_Document section_
══════════

Stay At Home Mom

Stay at Home Mom

This post is not meant to diagnose, treat, or save you from mental illness, if you or someone you love is in danger, please get help. You can text HOME to 741741 to be connected with a crisis counselor. I personally have. You can also call or text 988 for suicide and crisis help.
http://www.cdc.gov/suicide/facts

Being a stay at home mom (SAHM) has its ups and downs. My children are both of school age now, so things have changed dramatically. I have been home for my children everyday since they were born. There are amazing aspects of it, as well as some seriously negative aspects. For one thing, being on call for your children 24/7 is a total gift. You get to be there for all of their milestones, awards, rewards, trials, scrapes, bumps and tribulations; all of the positive affirmations: “you are capable of hard things”, “you can do it”, “it’s okay”, “you are strong”, etc. You also get to enjoy the backrubs, the snuggles, the kisses and hugs, their cute facial expressions, and you never miss a minute of watching them grow into amazing humans.

Although this isn’t a whining session on being a stay at home mom, because I enjoy it, there are hard times that come with the job. Being on call 24/7 for any job can be draining and have its downfalls; everyone deserves a break or a day off. Stay at home mothers can experience: having to always be the good guy and the bad guy, having to constantly clean up over and over, having to not have the self worth of bringing in money for your family, having little to no time for yourself and your own self care, and overall just ALWAYS wearing the “MOM!” title. Like I said, this isn’t a complaining session. Rather a look at the overall picture that I, as a “Stay at Home Mom” experience every day. The title in itself is flawed; expressing that the mother figure must always “stay” at home.

I understand working mothers face their own issues. I am free to be there for all of the fun school activities, the to and from school, the sick days, the sleep overs, and the homework and extra curricular days. I can baby my children in any way I see fit and make sure they have the “tools” they need to navigate through life. I can take that extra time they need to explain, nurture, teach, and aid them in whatever they require. It’s a gift. To be able to take your kid to school late because they aren’t felling well, to be able to be there for all the “good morning(s)” and the “good night(s)”, to kiss their boo-boos, to get those big long hugs, not needing to let go right away. It’s profoundly wonderful. There is nothing like it that I have ever, or likely will ever experience. Each day is vastly different.

But lets again go back to the title, the job, the zoomed out look at a stay at home mother. Unless your partner makes an exponential amount of money, you can be left feeling defeated by the pressure; I know I have. Feeling like you are not worth the monetary value of a “real job” can take it’s tole. Wanting, but being unable to, have five free minutes to have a bowl movement is detrimental to ones health. Feeling locked in any place for two long can make even the most “sane” people feel stir crazy. The line between being a mother and being your own person starts to fade. Until, that line is almost invisible to you, yourself. Others may see this as a “reward”: “Oh you GET to stay home” people say. “You are so lucky”. And I am! I personally am lucky. But you might also hear “I could never do that, I would go CRAZY!”, “How do you stand it? I need my freedom.” So the conflict for the job is high.

══════════

_Exercise data_
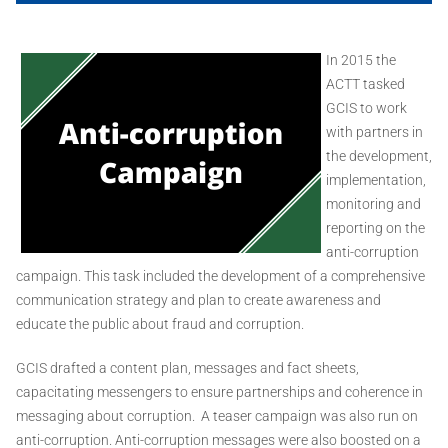
In 2015 the
ACTT tasked
GCIS to work
with partners in
the development,
implementation,
monitoring and
reporting on the
anti-corruption
campaign. This task included the development of a comprehensive
communication strategy and plan to create awareness and
educate the public about fraud and corruption.
GCIS drafted a content plan, messages and fact sheets,
capacitating messengers to ensure partnerships and coherence in
messaging about corruption. A teaser campaign was also run on
anti-corruption. Anti-corruption messages were also boosted on a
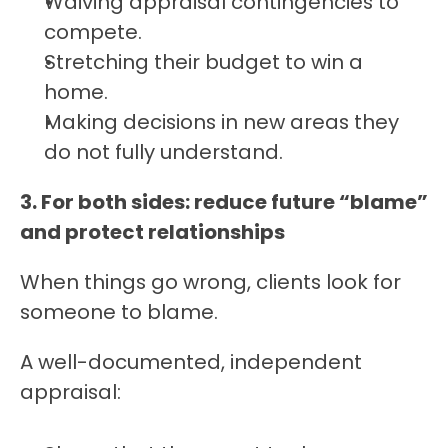
Waiving appraisal contingencies to 
compete.
Stretching their budget to win a 
home.
Making decisions in new areas they 
do not fully understand.
3. For both sides: reduce future “blame” 
and protect relationships
When things go wrong, clients look for 
someone to blame.
A well-documented, independent 
appraisal:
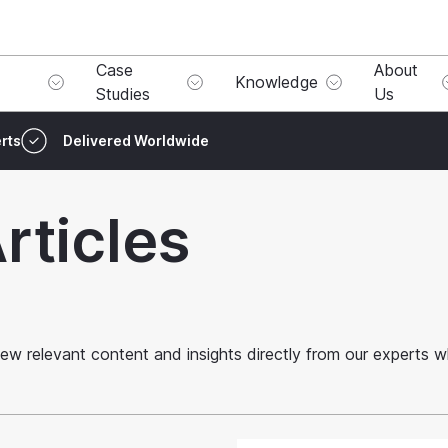
Case
About
Knowledge
Studies
Us
rts
Delivered Worldwide
rticles
o view relevant content and insights directly from our experts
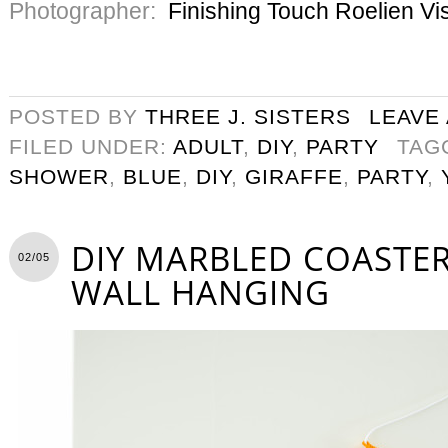
Photographer:
Finishing Touch Roelien Vi
POSTED BY
THREE J. SISTERS
LEAVE
FILED UNDER:
ADULT
,
DIY
,
PARTY
TAG
SHOWER
,
BLUE
,
DIY
,
GIRAFFE
,
PARTY
,
DIY MARBLED COASTER
02/05
WALL HANGING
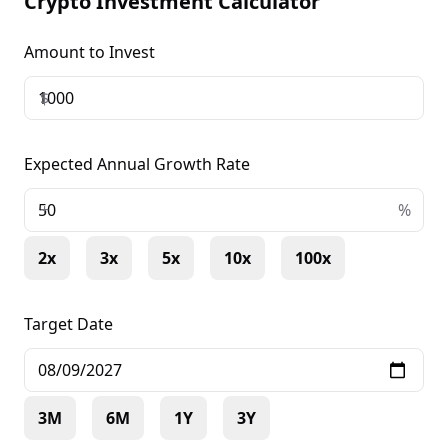
Crypto Investment Calculator
Amount to Invest
$
Expected Annual Growth Rate
+
%
2x
3x
5x
10x
100x
Target Date
3M
6M
1Y
3Y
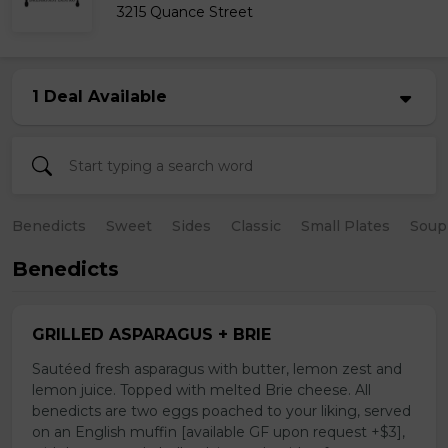
3215 Quance Street
1 Deal Available
Benedicts
Sweet
Sides
Classic
Small Plates
Soup
Benedicts
GRILLED ASPARAGUS + BRIE
Sautéed fresh asparagus with butter, lemon zest and
lemon juice. Topped with melted Brie cheese. All
benedicts are two eggs poached to your liking, served
on an English muffin [available GF upon request +$3],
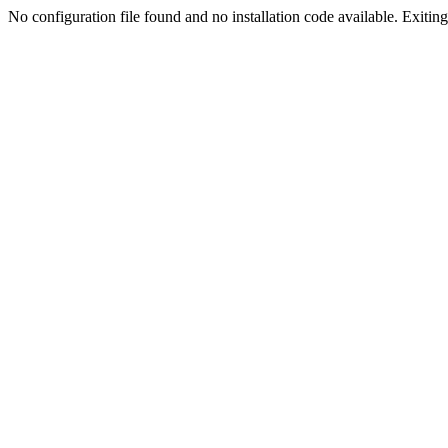
No configuration file found and no installation code available. Exiting.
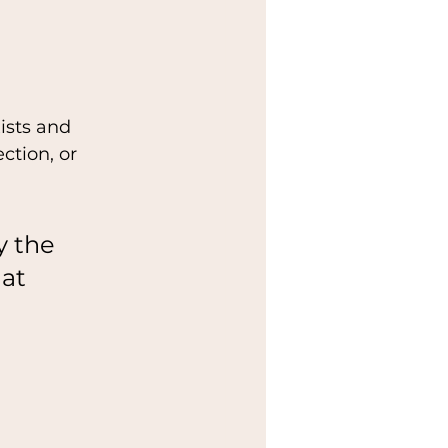
ists and 
ction, or 
y the 
at 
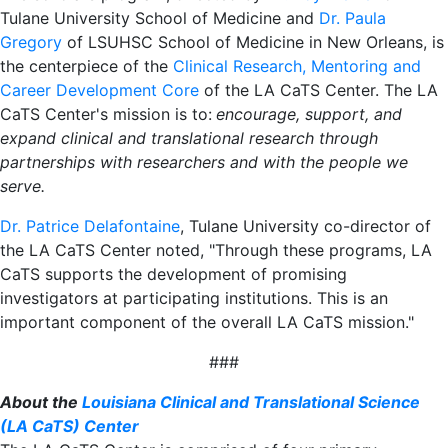
Tulane University School of Medicine and
Dr. Paula
Gregory
of LSUHSC School of Medicine in New Orleans, is
the centerpiece of the
Clinical Research, Mentoring and
Career Development Core
of the LA CaTS Center. The LA
CaTS Center's mission is to:
encourage, support, and
expand clinical and translational research through
partnerships with researchers and with the people we
serve.
Dr. Patrice Delafontaine
, Tulane University co-director of
the LA CaTS Center noted, "Through these programs, LA
CaTS supports the development of promising
investigators at participating institutions. This is an
important component of the overall LA CaTS mission."
###
About the
Louisiana Clinical and Translational Science
(
LA CaTS) Center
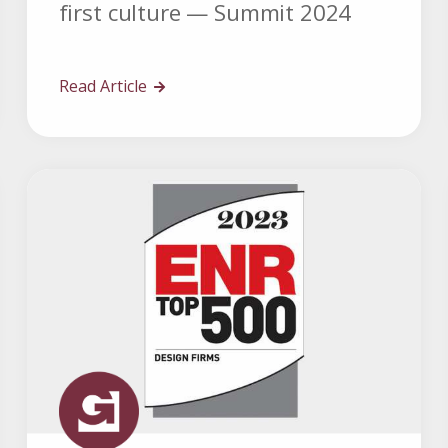
first culture — Summit 2024
Read Article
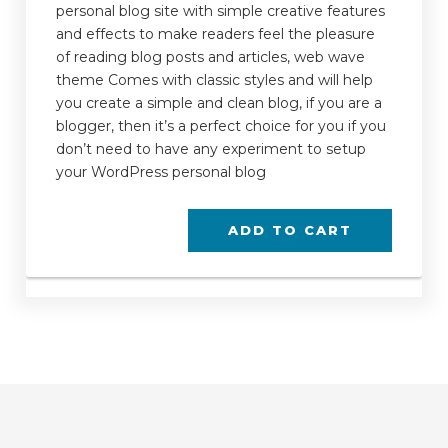
personal blog site with simple creative features
and effects to make readers feel the pleasure
of reading blog posts and articles, web wave
theme Comes with classic styles and will help
you create a simple and clean blog, if you are a
blogger, then it’s a perfect choice for you if you
don’t need to have any experiment to setup
your WordPress personal blog
ADD TO CART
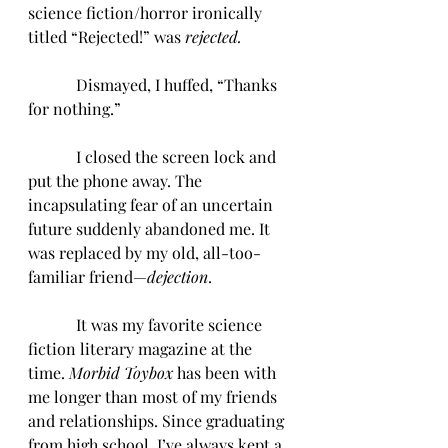
science fiction/horror ironically 
titled “Rejected!” was 
rejected.
            Dismayed, I huffed, “Thanks 
for nothing.”
            I closed the screen lock and 
put the phone away. The 
incapsulating fear of an uncertain 
future suddenly abandoned me. It 
was replaced by my old, all-too-
familiar friend—
dejection
. 
            It was my favorite science 
fiction literary magazine at the 
time. 
Morbid Toybox
 has been with 
me longer than most of my friends 
and relationships. Since graduating 
from high school, I’ve always kept a 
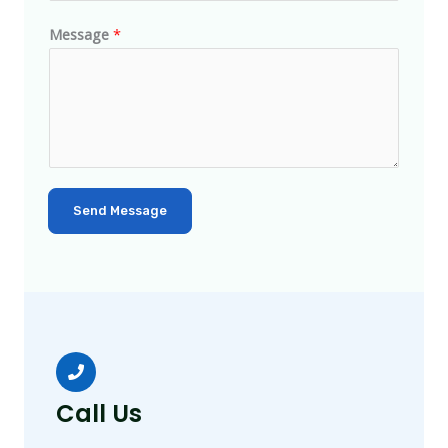
Message
*
Send Message
Call Us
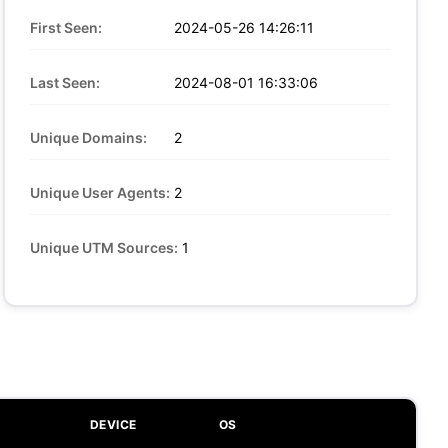
First Seen:
2024-05-26 14:26:11
Last Seen:
2024-08-01 16:33:06
Unique Domains:
2
Unique User Agents:
2
Unique UTM Sources:
1
DEVICE
OS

══════════

_Action item A_
Summarize the stay-at-home mom post in two sentences.
_Action item B_
In the stay-at-home mom post, what word can you text to 741741 to be connected with a crisis counselor?

_Task answer A_
The author, home with her children every day since they were born, calls being a stay-at-home mom a gift that lets her be there for their milestones, school activities, sick days, hugs, and good mornings and good nights. She also describes its hard side: being on call 24/7, cleaning up over and over, having little time for self care, feeling she lacks the worth of a paid job, and watching the line between mother and her own person fade.

_Task answer B_
HOME